Excluding the intrinsic AMR to beta-lactams, the high AMR frequencies observed here could be explained by acquired mechanisms involving the transfer of antibiotic resistance genes (ARGs) from other aquatic bacteria [25]. In this research, all sampling sites (fish farms and natural water bodies) are located near urban centres and livestock-producing areas. Thus, it is possible that some of the AMR resulted from the release of AMR bacteria and drugs residues from urban and animal wastewater being discharged into the aquatic ecosystems and their variations could reflect local antimicrobial usage. Once these bacteria are in the water environment, the exchange of ARGs among aquatic microorganisms through mobile genetic elements (MGEs), such as plasmids, is readily facilitated [26]. This outcome can result in a higher frequency of MDR isolates. There is concern that ARGs are widespread not only among clinical pathogens but also in environmental bacteria, as a consequence of the wide usage of antimicrobials in clinical practice, animal husbandry and agriculture [26,27,28].
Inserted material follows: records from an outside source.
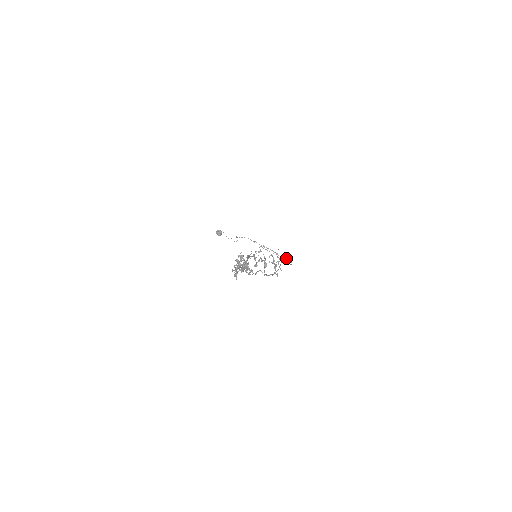
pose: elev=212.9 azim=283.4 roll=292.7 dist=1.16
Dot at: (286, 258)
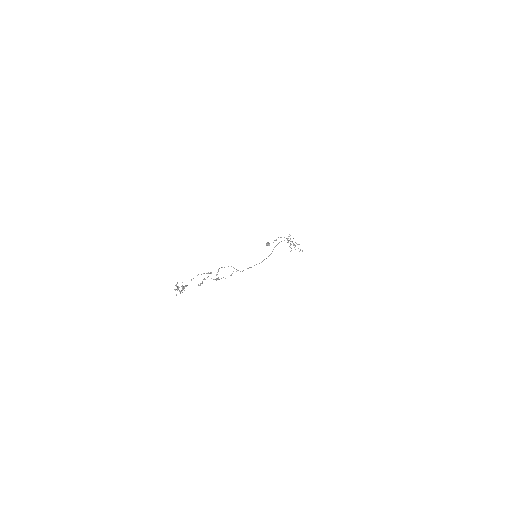
Dot at: occluded
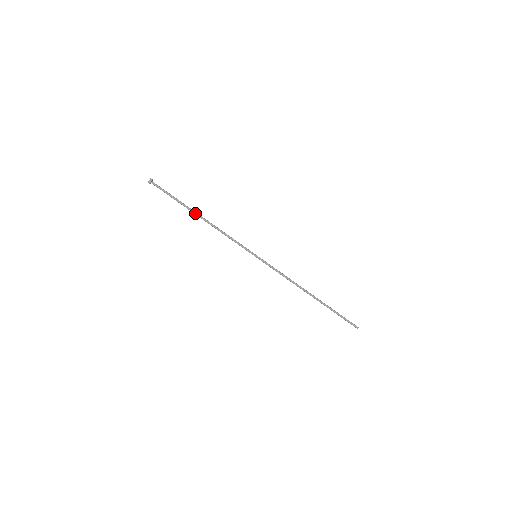
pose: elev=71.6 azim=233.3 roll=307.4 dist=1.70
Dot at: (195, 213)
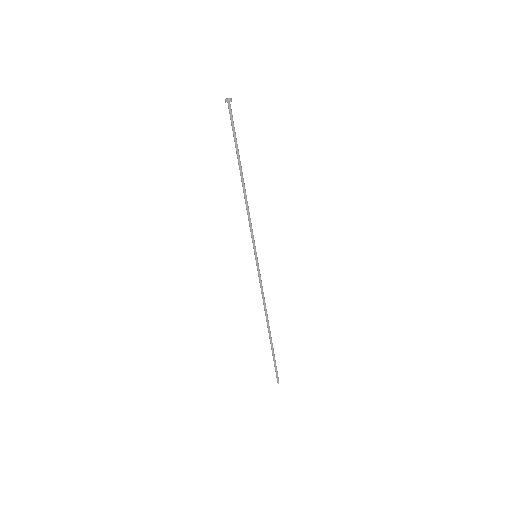
Dot at: occluded
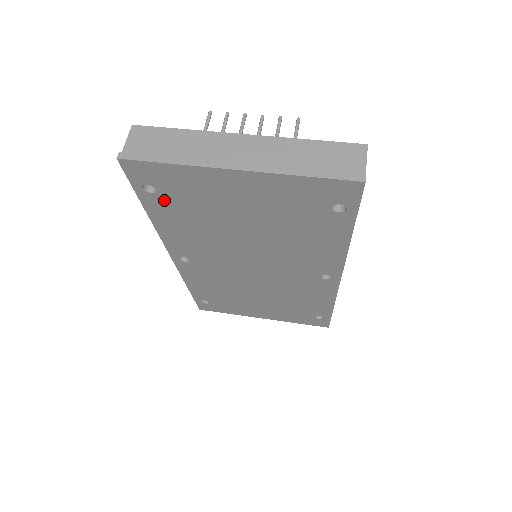
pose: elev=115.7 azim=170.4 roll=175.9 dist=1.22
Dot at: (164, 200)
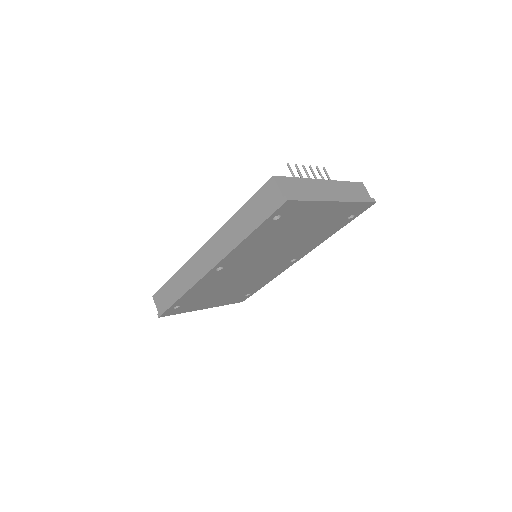
Dot at: (274, 224)
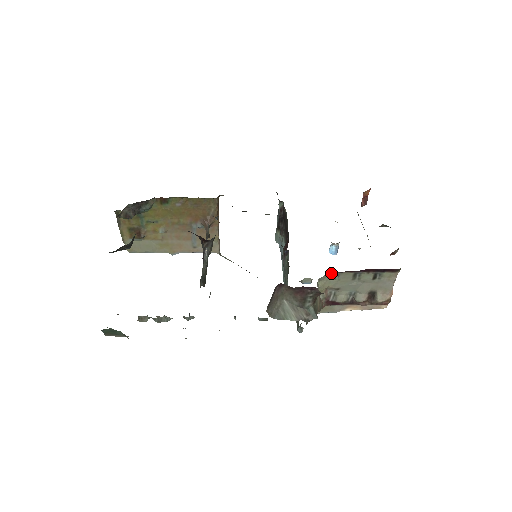
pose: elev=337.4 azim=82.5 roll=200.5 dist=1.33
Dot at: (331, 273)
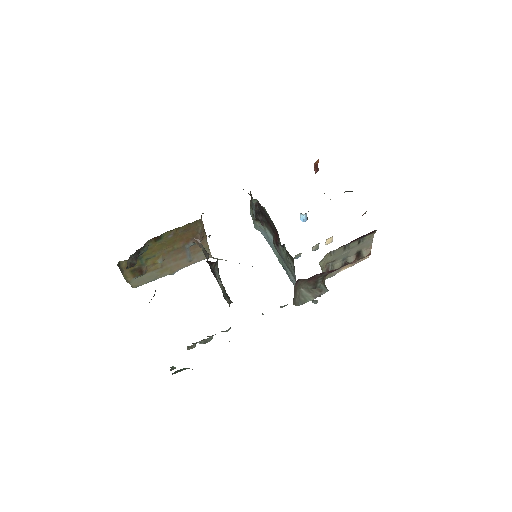
Dot at: (328, 253)
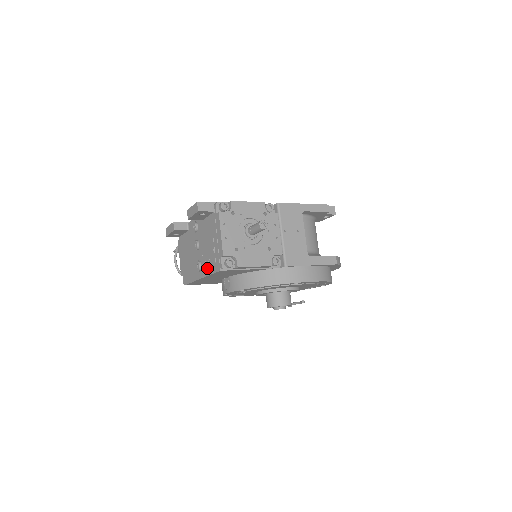
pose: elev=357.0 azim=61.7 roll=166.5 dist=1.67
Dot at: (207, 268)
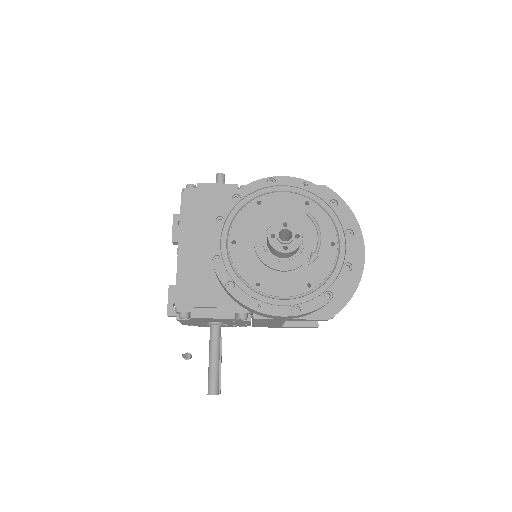
Dot at: occluded
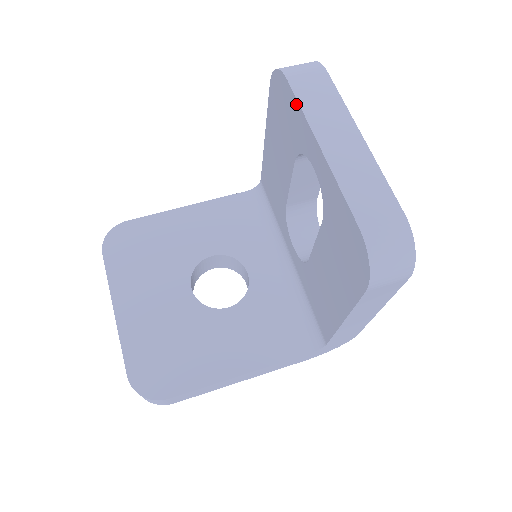
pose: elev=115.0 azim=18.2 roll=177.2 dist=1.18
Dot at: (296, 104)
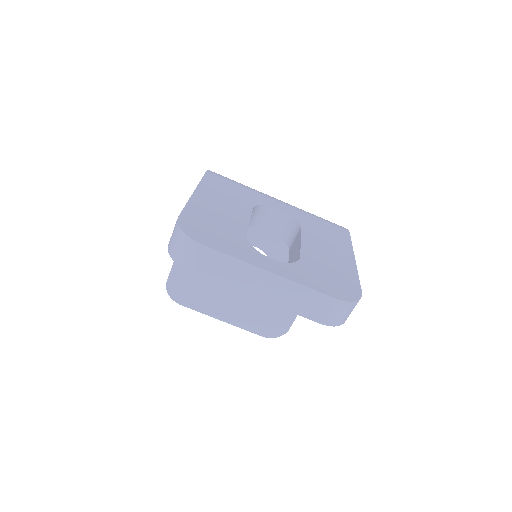
Dot at: (214, 279)
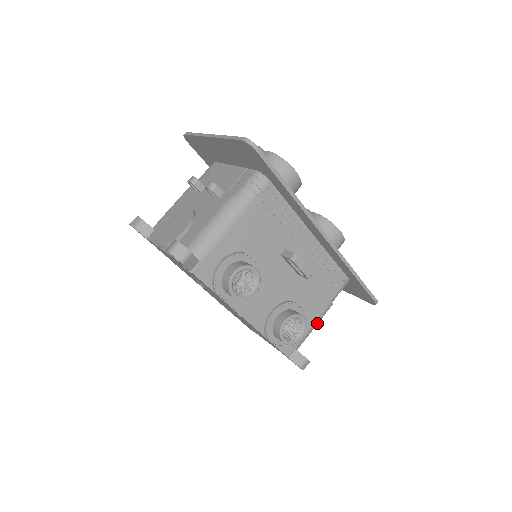
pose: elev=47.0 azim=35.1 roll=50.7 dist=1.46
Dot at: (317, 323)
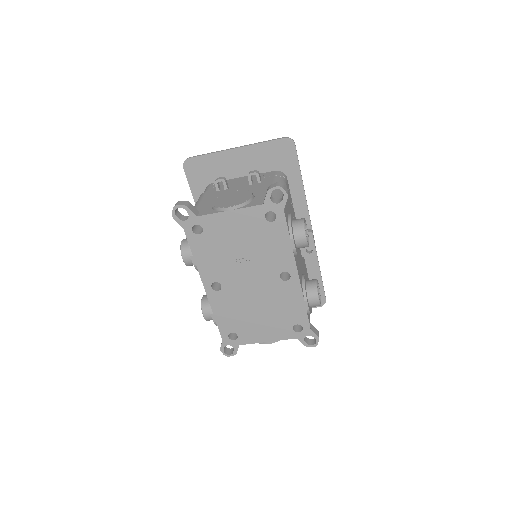
Dot at: occluded
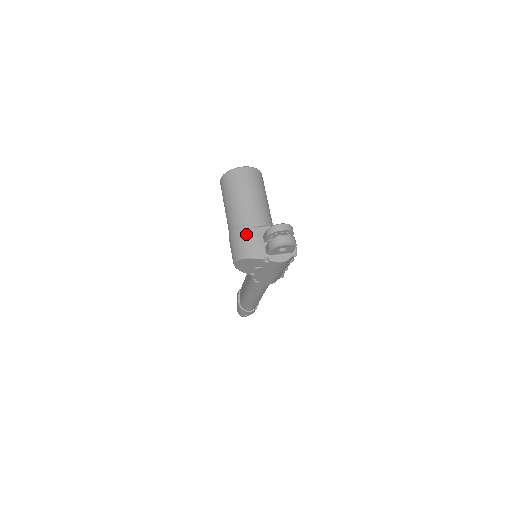
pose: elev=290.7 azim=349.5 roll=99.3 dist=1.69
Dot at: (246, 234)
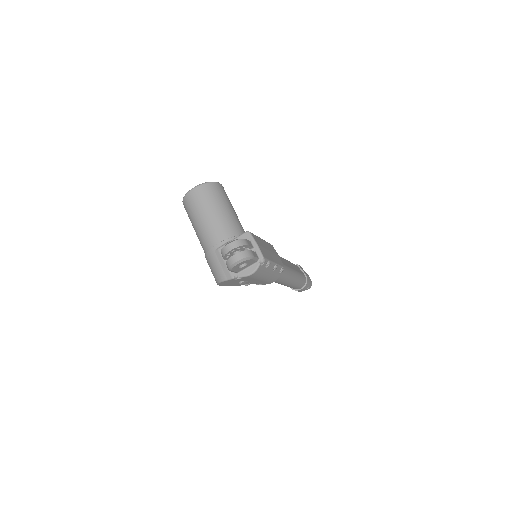
Dot at: (213, 258)
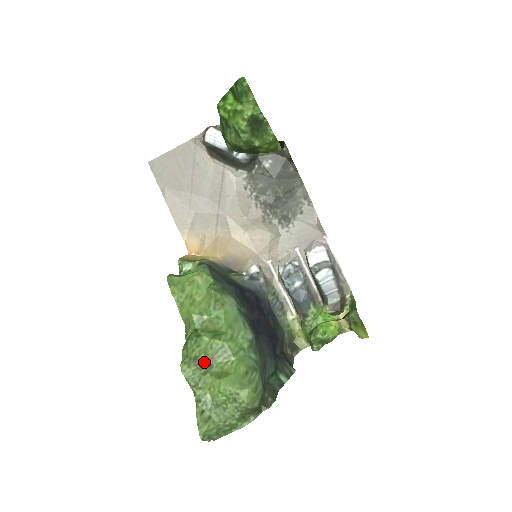
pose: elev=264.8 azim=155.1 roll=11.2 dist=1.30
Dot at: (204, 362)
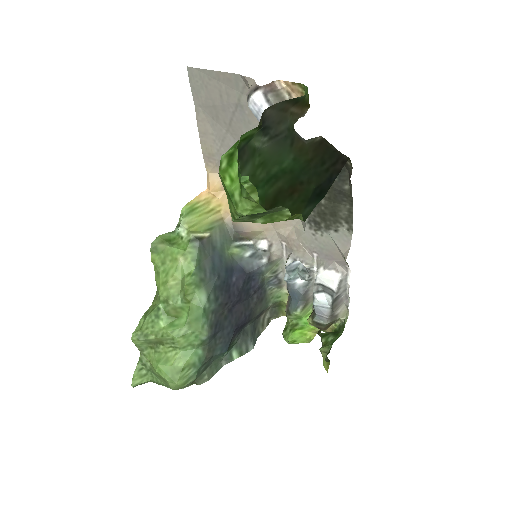
Dot at: (153, 341)
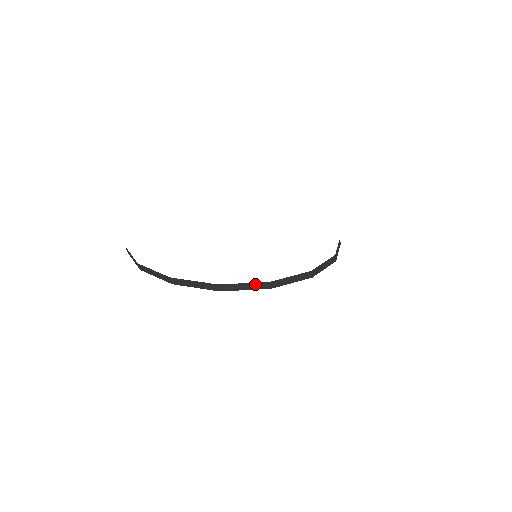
With regard to Aeromonas complexes, our data revealed the presence of significant differences in the AMR, suggesting that phenotypic identification of motile aeromonads at complex level may be useful in clinical practice for the selection of the first line of antimicrobial to be administered in infections caused by these bacteria. Moreover, phenotypic methods have the advantage of being particularly suitable for use in diagnostic routine activity because it uses standard biochemical tests [14].

However, it is worth noting that AMR profiles of isolates tested showed a considerable high variability, which is likely due to the relatively small number of isolates included in the research. This can potentially affect the reliability of the results, which may not reflect the real resistance patterns of Aeromonas populations in freshwater habitats. Thus, data on AMR of these microorganisms should be further investigated through epidemiological studies based on a larger sample size.

The frequent occurrence of MDR aeromonads observed in this study is of concern considering the ubiquitous nature and the potential role as reservoir of ARGs of Aeromonas spp. [27, 29]. Motile species also have a zoonotic potential, causing gastroenteritis, skin and soft tissue infection, and bacteraemia in immunocompromised patients [1]. In this regard, the detection of various degrees of resistance even to drugs listed in the highest priority, critically important antimicrobial classes in human medicine (macrolides, quinolones, fluoroquinolones, polymyxins, third and fourth generations of cephalosporins) [30] is of particular concern. Among these classes, quinolones are even considered the antimicrobials of choice to treat human Aeromonas infections [31].

Conclusions

Our findings contribute to highlight the role of freshwater fish as reservoir of MDR motile Aeromonas spp., which can represent a potential hazard to consumers via food-borne infections and a risk factor for wound infections after handling contaminated fish (e. g. in the case of aquaculture workers, fish handlers, or aquarium owners).

The broad distribution of these bacteria in different habitats remains a relevant public health issue. Therefore, there should be a continuous and regular effort to monitor the dissemination of resistant aeromonads in aquatic ecosystems on a global scale, evaluating different environmental sources.